Poucos meses depois surgiu a Nuveo, com o objetivo de utilizar tecnologia para automatizar processos e resolver problemas de back office - ou seja, os departamentos de uma empresa que fazem serviços não diretamente relacionados ao cliente, como recursos humanos.

Crescimento

Ainda em 2016, o primeiro grande cliente foi a construtora e incorporadora Cyrela. A startup possibilitou a economia de R$ 1,5 milhão ao ano para a empresa. Isso por conta da automatização do sistema de pagamento de IPTU, tarefa que até então era realizada por funcionários. Os atrasos e multas decorrentes geravam uma perda de R$ 5 milhões ao ano para a Cyrela, que continua a realizar outros projetos com a Nuveo.

O diretor administrativo da construtora, Juliano Bello, explica que a parceria com a startup continua. “Estamos com um novo projeto de automação do pagamento de condomínio e estudando novas frentes como: automação do pagamento das notas de serviço e matérias, gestão das ações judiciais entre outras oportunidades.”

Com o case de sucesso com a Cyrela, a Nuveo chamou a atenção de outras companhias em 2017, como a Telefônica e o Bradesco.
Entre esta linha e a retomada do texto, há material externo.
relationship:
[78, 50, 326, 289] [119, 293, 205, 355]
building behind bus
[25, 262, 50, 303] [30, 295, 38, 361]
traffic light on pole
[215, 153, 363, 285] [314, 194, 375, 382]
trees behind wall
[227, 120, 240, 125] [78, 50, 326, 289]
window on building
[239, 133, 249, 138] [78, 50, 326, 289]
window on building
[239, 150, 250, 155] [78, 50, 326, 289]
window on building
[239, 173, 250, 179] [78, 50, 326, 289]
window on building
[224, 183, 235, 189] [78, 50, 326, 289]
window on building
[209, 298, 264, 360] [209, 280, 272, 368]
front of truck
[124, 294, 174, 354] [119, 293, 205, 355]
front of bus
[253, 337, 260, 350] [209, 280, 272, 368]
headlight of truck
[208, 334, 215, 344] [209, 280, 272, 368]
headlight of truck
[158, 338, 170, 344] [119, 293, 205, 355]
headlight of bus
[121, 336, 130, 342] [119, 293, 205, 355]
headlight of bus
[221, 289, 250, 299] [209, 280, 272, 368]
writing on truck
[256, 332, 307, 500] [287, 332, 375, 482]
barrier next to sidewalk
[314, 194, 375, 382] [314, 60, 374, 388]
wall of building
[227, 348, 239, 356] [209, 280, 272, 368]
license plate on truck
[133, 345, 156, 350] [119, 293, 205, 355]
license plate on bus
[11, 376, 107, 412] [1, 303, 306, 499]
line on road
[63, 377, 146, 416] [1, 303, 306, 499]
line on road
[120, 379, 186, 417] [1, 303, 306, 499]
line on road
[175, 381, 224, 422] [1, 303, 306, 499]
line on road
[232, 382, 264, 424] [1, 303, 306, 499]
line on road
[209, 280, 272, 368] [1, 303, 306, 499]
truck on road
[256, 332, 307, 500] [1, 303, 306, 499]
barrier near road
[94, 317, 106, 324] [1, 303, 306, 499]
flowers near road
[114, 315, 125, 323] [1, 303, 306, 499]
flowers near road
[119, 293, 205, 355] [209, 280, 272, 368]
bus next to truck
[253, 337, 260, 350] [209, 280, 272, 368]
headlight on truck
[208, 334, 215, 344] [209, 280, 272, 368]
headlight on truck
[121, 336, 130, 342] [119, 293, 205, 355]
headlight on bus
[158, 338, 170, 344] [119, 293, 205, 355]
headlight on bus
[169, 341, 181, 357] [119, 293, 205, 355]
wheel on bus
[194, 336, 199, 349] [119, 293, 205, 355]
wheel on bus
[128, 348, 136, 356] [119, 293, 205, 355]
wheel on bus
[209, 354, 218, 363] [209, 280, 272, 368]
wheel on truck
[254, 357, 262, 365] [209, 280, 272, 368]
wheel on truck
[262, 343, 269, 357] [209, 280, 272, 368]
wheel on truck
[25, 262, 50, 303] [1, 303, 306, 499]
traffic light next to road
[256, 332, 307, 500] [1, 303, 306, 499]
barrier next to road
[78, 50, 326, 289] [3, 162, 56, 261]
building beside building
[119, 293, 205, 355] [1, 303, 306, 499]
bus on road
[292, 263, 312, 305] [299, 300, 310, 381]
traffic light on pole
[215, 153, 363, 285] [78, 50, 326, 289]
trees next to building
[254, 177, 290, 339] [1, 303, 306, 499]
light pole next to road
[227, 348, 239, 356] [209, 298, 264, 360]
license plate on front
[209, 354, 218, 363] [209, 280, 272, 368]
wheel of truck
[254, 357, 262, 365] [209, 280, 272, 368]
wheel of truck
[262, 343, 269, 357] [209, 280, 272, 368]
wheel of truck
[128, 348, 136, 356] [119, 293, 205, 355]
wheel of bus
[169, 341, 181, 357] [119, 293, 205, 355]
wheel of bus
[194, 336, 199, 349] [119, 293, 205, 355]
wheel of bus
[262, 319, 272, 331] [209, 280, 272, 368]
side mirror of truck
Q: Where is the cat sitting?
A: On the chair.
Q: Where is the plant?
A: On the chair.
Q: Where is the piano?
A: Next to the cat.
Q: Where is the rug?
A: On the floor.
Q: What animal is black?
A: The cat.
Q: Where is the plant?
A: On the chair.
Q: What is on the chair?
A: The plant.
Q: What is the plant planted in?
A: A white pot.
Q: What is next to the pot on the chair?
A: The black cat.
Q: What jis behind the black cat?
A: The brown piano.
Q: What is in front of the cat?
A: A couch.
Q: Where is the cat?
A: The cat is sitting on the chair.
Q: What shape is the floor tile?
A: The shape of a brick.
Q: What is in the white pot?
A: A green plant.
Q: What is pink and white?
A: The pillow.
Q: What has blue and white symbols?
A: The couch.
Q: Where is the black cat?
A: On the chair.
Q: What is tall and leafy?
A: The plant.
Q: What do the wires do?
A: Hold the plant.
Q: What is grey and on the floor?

De acordo com o fundador da startup, seu diferencial é pegar ‘informações ruins’, que sem um tratamento apropriado não dizem muita coisa, e dar valor a elas. “A base da nossa tecnologia está pronta, mas personalizamos a solução de acordo com o problema do cliente”, diz.

Novas demandas surgiram para a aplicação desse tipo de tecnologia, em processos como a aprovação de crédito nos bancos. “Por meio da inteligência artificial, a gente agilizou esse processo e o cliente sabe se o crédito foi aprovado em 10 segundos”, explica Pereira.
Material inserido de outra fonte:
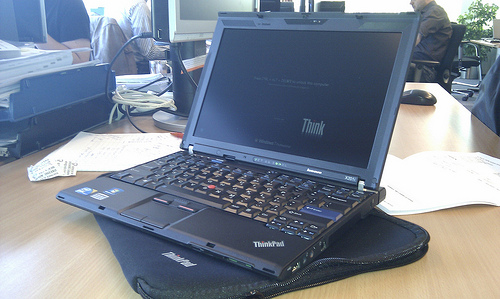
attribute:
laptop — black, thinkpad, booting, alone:
[204, 51, 338, 250]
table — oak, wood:
[28, 231, 66, 260]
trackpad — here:
[141, 188, 180, 227]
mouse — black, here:
[386, 83, 445, 108]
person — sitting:
[90, 11, 116, 56]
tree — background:
[447, 1, 499, 39]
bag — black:
[36, 103, 98, 145]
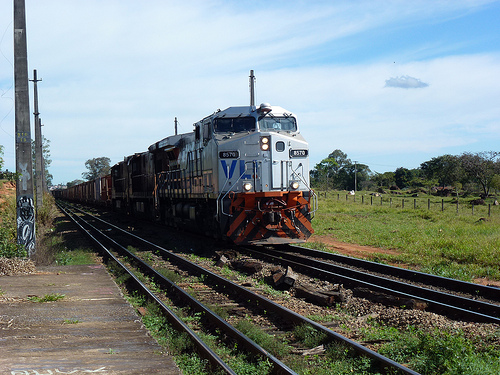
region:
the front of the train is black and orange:
[225, 191, 310, 224]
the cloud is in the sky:
[376, 76, 431, 93]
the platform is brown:
[15, 265, 100, 370]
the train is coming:
[155, 105, 332, 240]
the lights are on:
[257, 135, 272, 150]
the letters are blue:
[218, 159, 248, 180]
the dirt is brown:
[330, 245, 385, 255]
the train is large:
[95, 145, 301, 205]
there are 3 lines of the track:
[161, 270, 216, 325]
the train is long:
[49, 124, 336, 255]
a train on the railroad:
[50, 73, 440, 327]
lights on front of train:
[241, 130, 304, 196]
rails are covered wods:
[145, 244, 460, 353]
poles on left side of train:
[12, 3, 62, 263]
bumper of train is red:
[211, 187, 315, 244]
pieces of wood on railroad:
[211, 235, 374, 340]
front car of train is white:
[173, 97, 320, 209]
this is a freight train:
[58, 103, 317, 248]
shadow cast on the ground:
[44, 198, 151, 273]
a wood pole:
[3, 2, 42, 259]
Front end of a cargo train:
[195, 57, 327, 252]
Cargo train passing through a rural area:
[49, 63, 484, 268]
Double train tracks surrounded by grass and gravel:
[126, 260, 496, 360]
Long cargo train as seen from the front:
[56, 68, 315, 245]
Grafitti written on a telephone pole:
[8, 148, 40, 258]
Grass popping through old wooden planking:
[8, 268, 143, 371]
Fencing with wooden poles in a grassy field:
[328, 183, 488, 225]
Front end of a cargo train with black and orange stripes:
[190, 99, 317, 246]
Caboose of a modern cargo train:
[152, 104, 315, 243]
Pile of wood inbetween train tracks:
[225, 248, 354, 318]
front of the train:
[166, 78, 361, 248]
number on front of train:
[283, 141, 315, 166]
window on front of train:
[199, 102, 301, 149]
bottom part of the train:
[133, 191, 235, 244]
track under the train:
[289, 247, 356, 287]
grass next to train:
[355, 210, 404, 244]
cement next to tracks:
[45, 282, 118, 347]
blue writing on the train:
[210, 153, 256, 188]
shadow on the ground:
[84, 200, 151, 276]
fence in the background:
[353, 180, 458, 221]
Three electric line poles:
[8, 1, 63, 265]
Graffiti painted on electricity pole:
[10, 154, 41, 271]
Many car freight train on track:
[57, 69, 321, 246]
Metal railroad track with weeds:
[57, 197, 422, 374]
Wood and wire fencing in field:
[317, 188, 497, 238]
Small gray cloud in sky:
[377, 63, 442, 98]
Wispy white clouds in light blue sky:
[40, 27, 376, 106]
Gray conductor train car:
[148, 64, 313, 246]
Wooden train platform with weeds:
[0, 264, 178, 374]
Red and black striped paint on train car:
[205, 191, 315, 246]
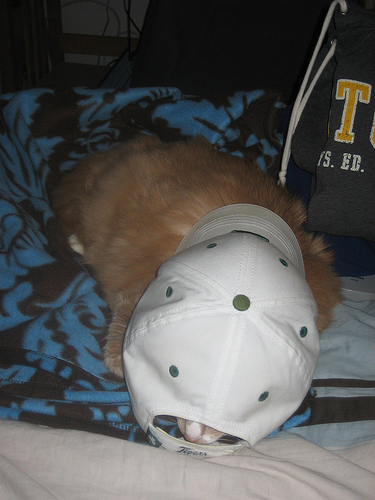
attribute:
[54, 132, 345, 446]
cat — brown, tan, sleeping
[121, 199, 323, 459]
hat — white, green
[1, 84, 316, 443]
blanket — blue, brown, floral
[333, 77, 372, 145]
letter — yellow, t, white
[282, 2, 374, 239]
shirt — gray, folded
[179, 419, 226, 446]
nose — white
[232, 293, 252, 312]
button — gray, green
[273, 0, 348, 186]
string — white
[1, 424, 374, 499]
sheet — white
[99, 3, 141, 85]
cords — black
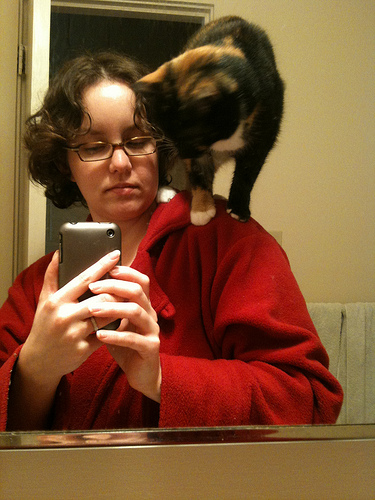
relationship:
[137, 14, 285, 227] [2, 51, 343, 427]
cat on shoulder of woman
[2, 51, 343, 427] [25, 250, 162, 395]
woman has hands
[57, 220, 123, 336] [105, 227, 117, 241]
smartphone has camera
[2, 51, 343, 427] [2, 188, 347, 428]
woman wearing robe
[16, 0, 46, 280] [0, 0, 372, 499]
door to bathroom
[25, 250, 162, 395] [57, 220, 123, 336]
hands holding smartphone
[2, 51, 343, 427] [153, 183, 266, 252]
woman has shoulder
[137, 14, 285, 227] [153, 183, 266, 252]
cat on top of shoulder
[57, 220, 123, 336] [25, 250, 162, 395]
smartphone held by hands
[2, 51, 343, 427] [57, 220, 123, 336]
woman looking down at smartphone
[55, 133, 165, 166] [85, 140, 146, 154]
glasses over eyes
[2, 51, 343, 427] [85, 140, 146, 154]
woman has eyes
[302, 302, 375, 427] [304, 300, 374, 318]
towel hanging from rack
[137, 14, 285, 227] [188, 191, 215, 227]
cat has paw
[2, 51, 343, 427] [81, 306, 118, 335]
woman has finger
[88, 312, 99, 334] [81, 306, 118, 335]
ring worn on finger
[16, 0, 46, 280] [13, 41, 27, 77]
door has hinge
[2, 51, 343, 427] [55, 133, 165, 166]
woman wearing glasses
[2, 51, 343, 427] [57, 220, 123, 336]
woman holding smartphone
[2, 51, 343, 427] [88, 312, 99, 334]
woman wearing ring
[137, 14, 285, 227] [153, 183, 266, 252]
cat sitting on top of shoulder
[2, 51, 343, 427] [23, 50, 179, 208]
woman has hair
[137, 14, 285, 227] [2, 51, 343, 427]
cat looking at woman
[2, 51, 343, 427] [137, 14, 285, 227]
woman taking picture with cat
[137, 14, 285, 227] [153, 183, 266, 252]
cat perched on shoulder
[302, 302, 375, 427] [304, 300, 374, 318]
towel hanging on rack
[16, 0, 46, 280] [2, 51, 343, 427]
door behind woman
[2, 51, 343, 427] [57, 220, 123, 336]
woman taking pictures with smartphone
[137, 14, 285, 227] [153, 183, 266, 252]
cat looking down from shoulder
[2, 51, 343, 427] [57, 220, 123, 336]
woman looking at smartphone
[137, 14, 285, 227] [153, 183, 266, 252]
cat sitting on shoulder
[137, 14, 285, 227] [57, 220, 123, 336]
cat looking down at smartphone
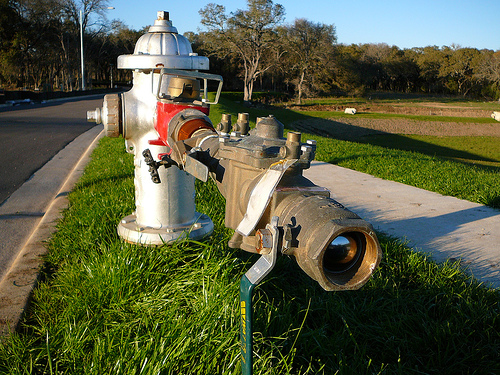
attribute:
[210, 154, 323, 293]
fire extinguisher — silver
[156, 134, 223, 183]
hose attachment — large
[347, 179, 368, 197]
sidewalk — white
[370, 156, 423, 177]
grass — path, ground, green, patch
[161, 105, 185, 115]
tape — red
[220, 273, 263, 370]
handle — green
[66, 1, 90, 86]
lamp — tall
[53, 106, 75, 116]
road — single, paved, grey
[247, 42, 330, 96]
trees — pictured, forest, row, here, green, old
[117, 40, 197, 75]
hydrant — silver, red, fire, here, painted, metal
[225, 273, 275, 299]
lever — green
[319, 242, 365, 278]
opening — round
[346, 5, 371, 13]
sky — clear, blue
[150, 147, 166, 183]
valve — black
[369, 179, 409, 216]
pavement — stone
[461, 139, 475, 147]
field — here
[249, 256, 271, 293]
stake — metal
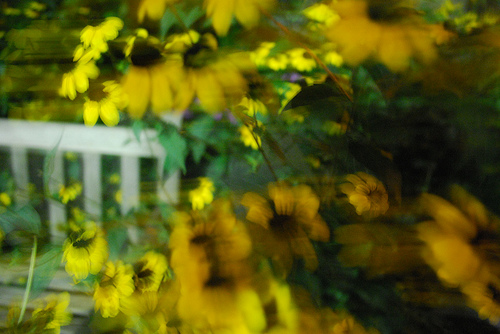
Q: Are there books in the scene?
A: No, there are no books.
A empresa faturou R$ 7,5 milhões em 2017 e pode alcançar os R$ 50 milhões neste ano. “A meta era R$ 25 milhões, mas vimos que o ano está sendo bem melhor do que a gente achava”, afirma o fundador. A entrada em outros países e a ampliação de contratos com os atuais clientes são os maiores fatores para o crescimento, diz.

A startup não cobra mensalidade dos clientes. Ela é remunerada de acordo com o volume de processos realizados. No caso dos documentos mais simples, o valor unitário é de R$ 0,10. Nos mais complexos, o preço de cada operação vai até R$ 14.

Internacionalização

A ideia de internacionalizar a Nuveo surgiu ainda em 2016, em um contato com o consulado do Canadá. Pereira considerou que o negócio ainda estava no início e preferiu não se aventurar em outro país naquele momento. Mas manteve contato com o cônsul e, no segundo semestre de 2017, com o auxílio de um parceiro do governo local, lançou um braço da empresa em Toronto.
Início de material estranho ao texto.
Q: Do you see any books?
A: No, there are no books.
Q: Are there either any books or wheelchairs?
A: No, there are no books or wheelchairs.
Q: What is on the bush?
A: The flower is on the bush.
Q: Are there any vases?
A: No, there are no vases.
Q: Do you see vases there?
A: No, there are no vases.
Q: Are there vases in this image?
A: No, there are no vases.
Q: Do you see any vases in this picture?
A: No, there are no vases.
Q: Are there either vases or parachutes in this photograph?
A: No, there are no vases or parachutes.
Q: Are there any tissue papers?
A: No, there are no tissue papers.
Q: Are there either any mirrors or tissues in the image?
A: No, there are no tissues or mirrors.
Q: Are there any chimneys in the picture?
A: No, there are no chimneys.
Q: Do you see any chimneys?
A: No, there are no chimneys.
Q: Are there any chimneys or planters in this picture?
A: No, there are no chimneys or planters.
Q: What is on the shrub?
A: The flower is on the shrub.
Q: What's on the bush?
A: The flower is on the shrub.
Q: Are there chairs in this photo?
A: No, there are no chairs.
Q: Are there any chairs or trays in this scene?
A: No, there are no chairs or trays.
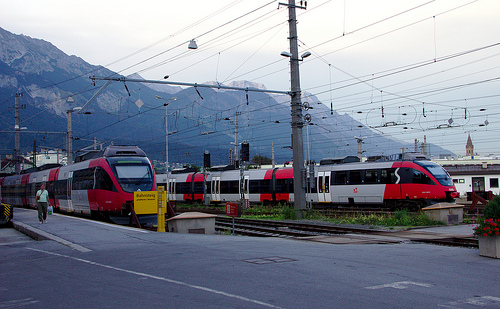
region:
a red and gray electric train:
[150, 156, 467, 223]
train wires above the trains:
[2, 1, 492, 168]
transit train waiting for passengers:
[1, 161, 170, 218]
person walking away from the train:
[26, 181, 53, 226]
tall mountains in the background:
[5, 20, 447, 157]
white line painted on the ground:
[19, 239, 279, 304]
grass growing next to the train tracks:
[237, 200, 433, 232]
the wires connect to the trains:
[3, 3, 495, 167]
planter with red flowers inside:
[473, 212, 498, 257]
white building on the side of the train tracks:
[432, 151, 498, 193]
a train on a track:
[1, 143, 158, 220]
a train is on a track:
[157, 157, 459, 211]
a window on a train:
[114, 161, 151, 181]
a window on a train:
[426, 163, 451, 180]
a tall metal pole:
[277, 0, 316, 220]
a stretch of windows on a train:
[173, 178, 293, 193]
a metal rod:
[88, 74, 290, 97]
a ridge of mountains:
[1, 25, 457, 158]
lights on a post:
[281, 48, 311, 65]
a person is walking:
[32, 183, 55, 221]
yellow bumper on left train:
[137, 188, 162, 218]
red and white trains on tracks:
[0, 144, 459, 222]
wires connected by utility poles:
[0, 0, 499, 244]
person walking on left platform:
[30, 180, 56, 223]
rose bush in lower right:
[473, 196, 499, 261]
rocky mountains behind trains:
[0, 27, 473, 161]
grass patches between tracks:
[162, 181, 434, 235]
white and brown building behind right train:
[436, 157, 498, 196]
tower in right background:
[464, 130, 476, 158]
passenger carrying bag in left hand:
[33, 178, 55, 223]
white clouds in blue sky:
[115, 5, 165, 65]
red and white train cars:
[227, 145, 417, 195]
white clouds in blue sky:
[223, 19, 253, 55]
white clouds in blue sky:
[355, 32, 377, 48]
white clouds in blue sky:
[394, 3, 432, 39]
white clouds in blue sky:
[355, 27, 407, 61]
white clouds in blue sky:
[385, 73, 426, 92]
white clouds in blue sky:
[377, 22, 448, 83]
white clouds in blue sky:
[80, 8, 132, 38]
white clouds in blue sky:
[331, 48, 367, 70]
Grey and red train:
[3, 143, 163, 220]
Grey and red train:
[156, 152, 458, 209]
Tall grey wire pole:
[274, 1, 315, 218]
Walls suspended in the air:
[0, 12, 499, 157]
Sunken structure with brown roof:
[164, 207, 224, 235]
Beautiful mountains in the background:
[3, 23, 454, 160]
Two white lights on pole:
[273, 48, 317, 69]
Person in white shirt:
[31, 181, 58, 219]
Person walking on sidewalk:
[35, 183, 55, 223]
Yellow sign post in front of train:
[130, 186, 170, 228]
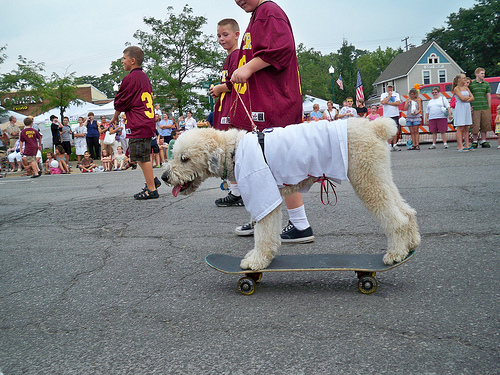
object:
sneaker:
[235, 218, 257, 235]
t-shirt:
[233, 118, 346, 222]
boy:
[231, 1, 318, 244]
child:
[27, 145, 129, 176]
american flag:
[355, 70, 366, 107]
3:
[141, 88, 155, 119]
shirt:
[112, 69, 163, 136]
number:
[141, 92, 155, 119]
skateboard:
[203, 246, 416, 296]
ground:
[315, 205, 379, 242]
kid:
[109, 47, 161, 200]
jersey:
[114, 67, 156, 138]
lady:
[424, 85, 450, 150]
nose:
[160, 172, 171, 182]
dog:
[160, 117, 422, 270]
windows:
[421, 51, 449, 87]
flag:
[354, 70, 366, 109]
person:
[80, 110, 105, 161]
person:
[70, 112, 87, 169]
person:
[44, 112, 67, 152]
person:
[447, 69, 477, 154]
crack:
[88, 212, 137, 242]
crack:
[42, 232, 119, 312]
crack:
[130, 185, 199, 223]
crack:
[313, 225, 499, 238]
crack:
[350, 315, 498, 357]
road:
[0, 136, 498, 373]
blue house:
[368, 40, 468, 140]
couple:
[453, 62, 494, 156]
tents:
[0, 98, 132, 155]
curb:
[392, 132, 477, 154]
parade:
[94, 1, 425, 296]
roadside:
[399, 142, 482, 172]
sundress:
[454, 90, 474, 128]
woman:
[425, 87, 451, 149]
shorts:
[426, 118, 446, 134]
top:
[428, 97, 449, 120]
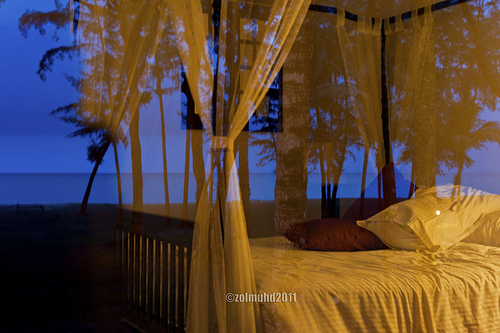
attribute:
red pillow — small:
[335, 165, 414, 234]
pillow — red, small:
[283, 217, 388, 254]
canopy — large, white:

A Nuveo rapidamente passou a atender os dois maiores bancos do país. As demandas, porém, eram diferentes. “O back office deles já era bom, mas eles perdiam tempo com outras coisas”, explica o empreendedor.

Segundo Pereira, a automatização da verificação e análise de documentos é a solução mais usada para os clientes canadenses, já que eles perdiam muito tempo com isso. “Criamos inteligência artificial para agilizar a transferência de dinheiro entre contas para outros países até a verificação de documentos pessoais para abertura de contas bancárias”, conta.

Para o segundo semestre de 2018, a Nuveo já planeja a abertura de um novo escritório, na Suiça. Assim como no Canadá, a startup terá um parceiro do governo local para facilitar o início da operação no país. O objetivo da nova filial é atender o mercado europeu.